My daughter is different. She didn't like the Soothies. She likes the Mams. Mams have these plastic knobs on which the company often places cute pictures such as a baby angel, a heart, or a seahorse. Also they can be pretty colors like pink. We have seven of them. We have always had seven of them. I am obsessed with not losing one. I have made myself late looking under the sofa and crib trying to find one that is missing even though I don't need it to go somewhere. I have the other six, you see. I will mentally go over where each one is at least twice a day. Pink and white in the crib. Angel and heart in the diaper bag. She's sucking away on the all pink one right now.
I know it is a relatively easy issue to psychoanalyze. The bottles and pacifiers are something easy to control, and in a life with two children just seven months apart, there isn't much I can control.
Someday, one of these binkies is going to go missing for real, hidden under a rack of baby clothes at Target, or will experience death as a chew toy.
I hope my sanity will survive.

1 comment:

  1. J used a pacifier (chuchi) until he was three! only at bed, but if he didn't have one, it was NIGHTMARISH! at about two, we decided to start forcing his hand on quitting, so we simply stopped buying them. i remember the final 2 pack: a red/yellow/blue chuchi and a pink and yellow chuchi. one afternoon, feeling brave, he threw the blue one in the kitchen trash.
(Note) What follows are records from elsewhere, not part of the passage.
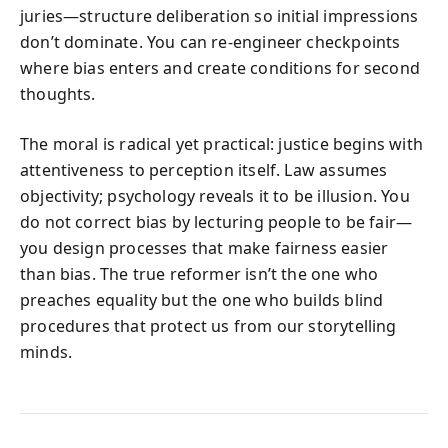
juries—structure deliberation so initial impressions
don’t dominate. You can re-engineer checkpoints
where bias enters and create conditions for second
thoughts.
The moral is radical yet practical: justice begins with
attentiveness to perception itself. Law assumes
objectivity; psychology reveals it to be illusion. You
do not correct bias by lecturing people to be fair—
you design processes that make fairness easier
than bias. The true reformer isn’t the one who
preaches equality but the one who builds blind
procedures that protect us from our storytelling
minds.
    but, he wasn't quite ready to be chuchi free. so the pink one it was. and then, he chewed a hole in it. but it was the last one! he was not about to give up! i swear to you, half of the rubber chewy part was gone before he finally gave it up for good. the sad, pink chuchi with the hole in it.

    we went to a music festival 9 hours from home and when we finally settled down to sleep in our wet tent that first night, we realized pink chuchi had not made the trip.

    there is NOTHING like taking your three year old to a Zydeco tent at midnight at a music festival to make him forget all about his chuchi!!